[DATA TO PROCESS — start]

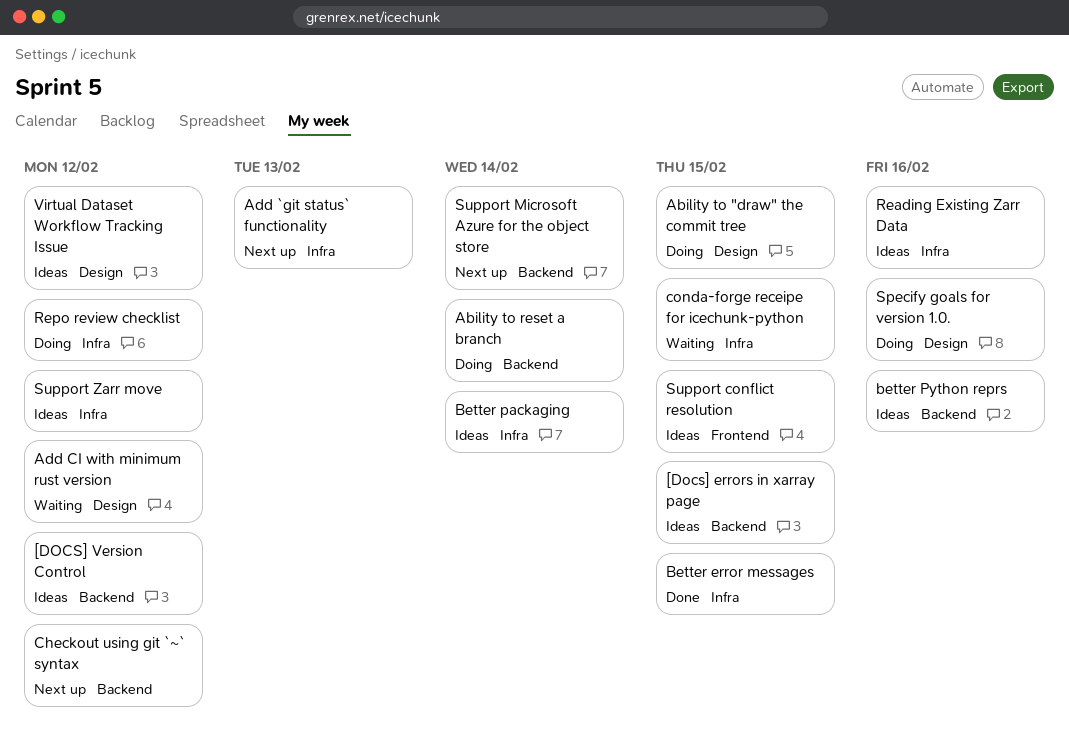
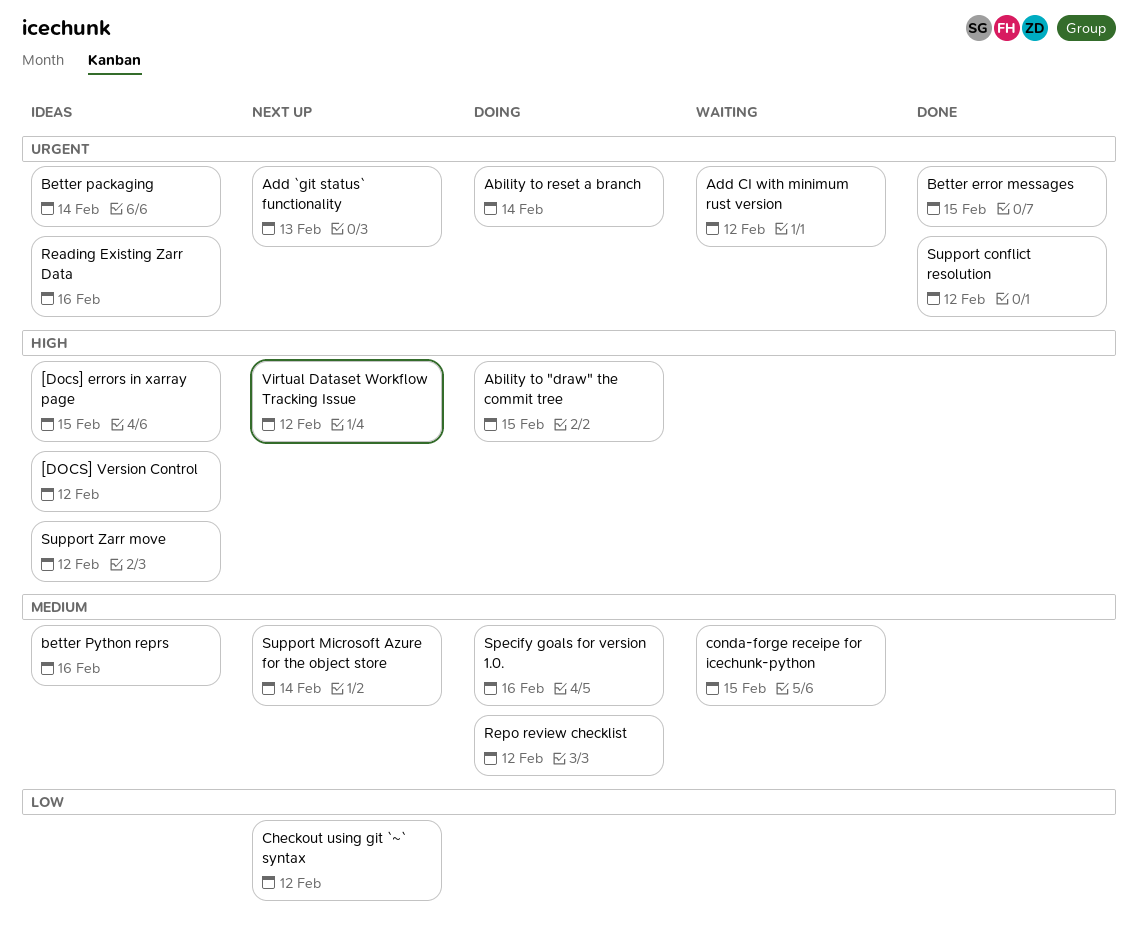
Support conflict resolution, status: Ideas -> Done
Support conflict resolution, due: Feb 15 -> Feb 12
Virtual Dataset Workflow Tracking Issue, status: Ideas -> Next up

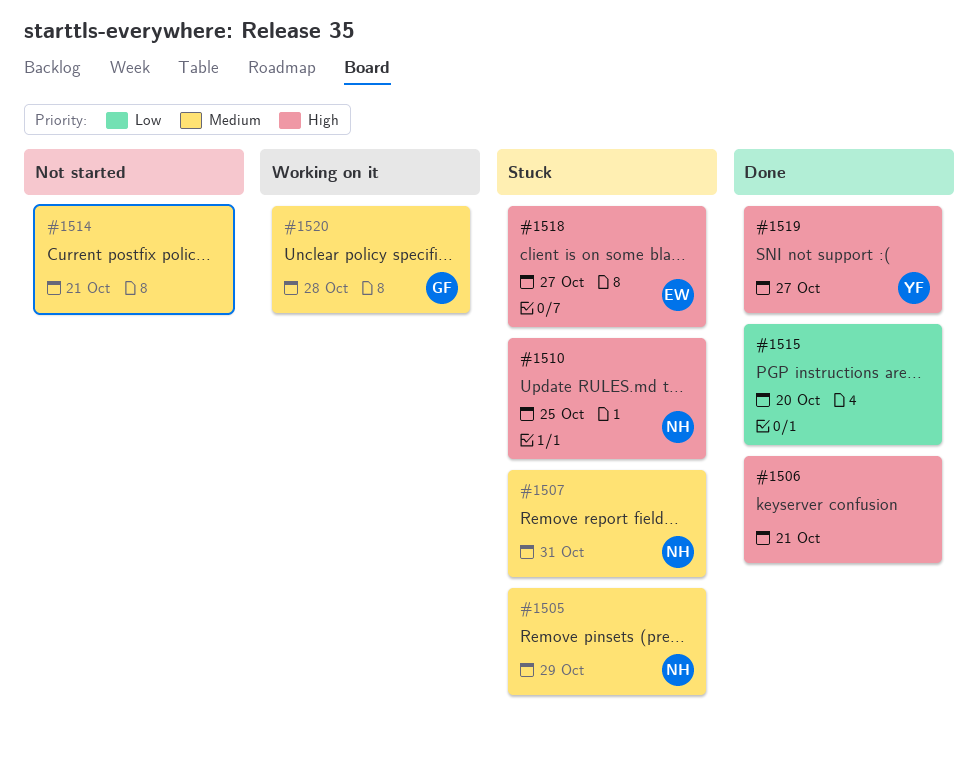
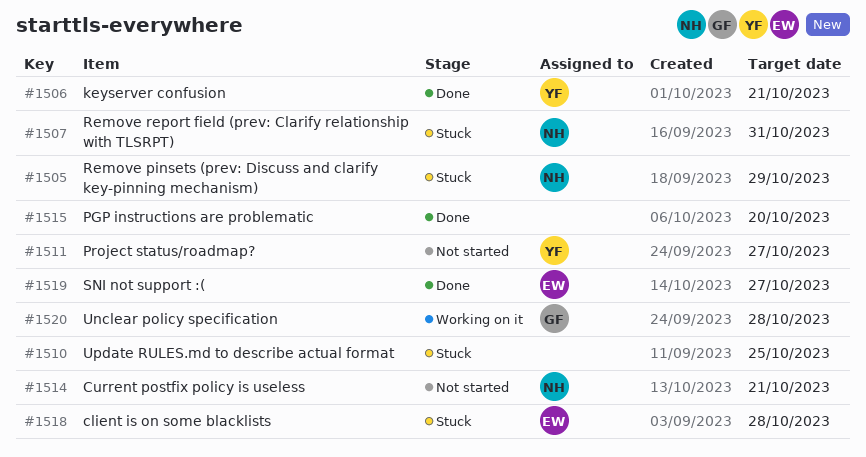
#1506, owner: none -> YF
#1510, owner: NH -> none
#1511: none -> present
#1514, owner: none -> NH
#1518, due: Oct 27 -> Oct 28
#1519, owner: YF -> EW

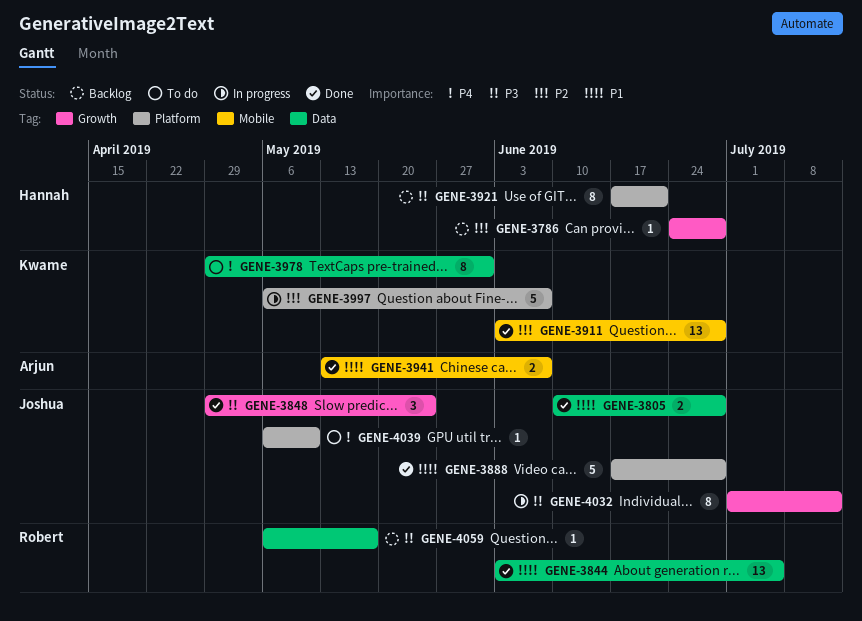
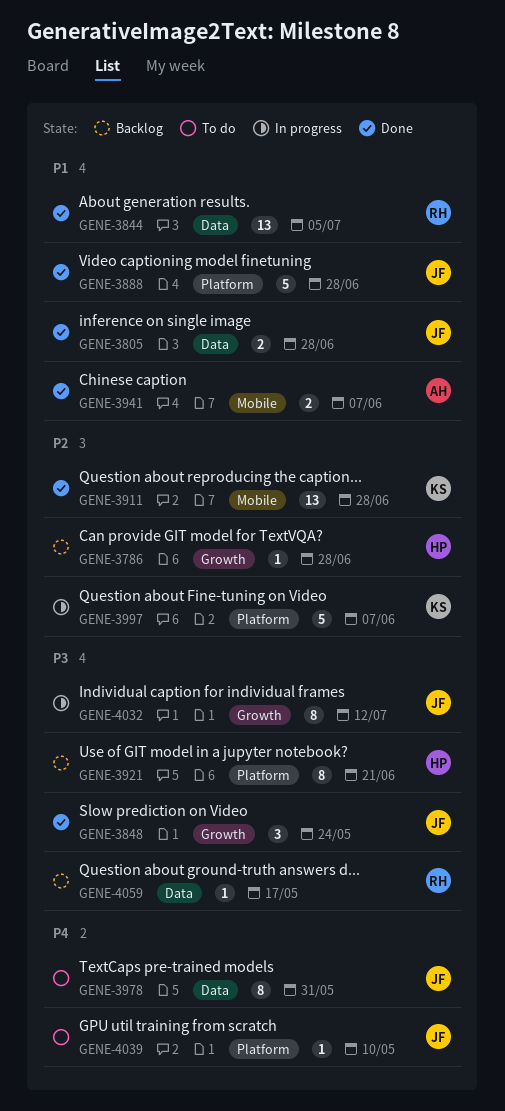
GENE-3978, owner: Kwame -> Joshua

[DATA TO PROCESS — finish]

YOUR GOAL:
Print, exactly as written, the lines above from the first one to the one containing "#1518, due: Oct 27 -> Oct 28". Leave out pictures.

WRITTEN SOLUTION:
Support conflict resolution, status: Ideas -> Done
Support conflict resolution, due: Feb 15 -> Feb 12
Virtual Dataset Workflow Tracking Issue, status: Ideas -> Next up

#1506, owner: none -> YF
#1510, owner: NH -> none
#1511: none -> present
#1514, owner: none -> NH
#1518, due: Oct 27 -> Oct 28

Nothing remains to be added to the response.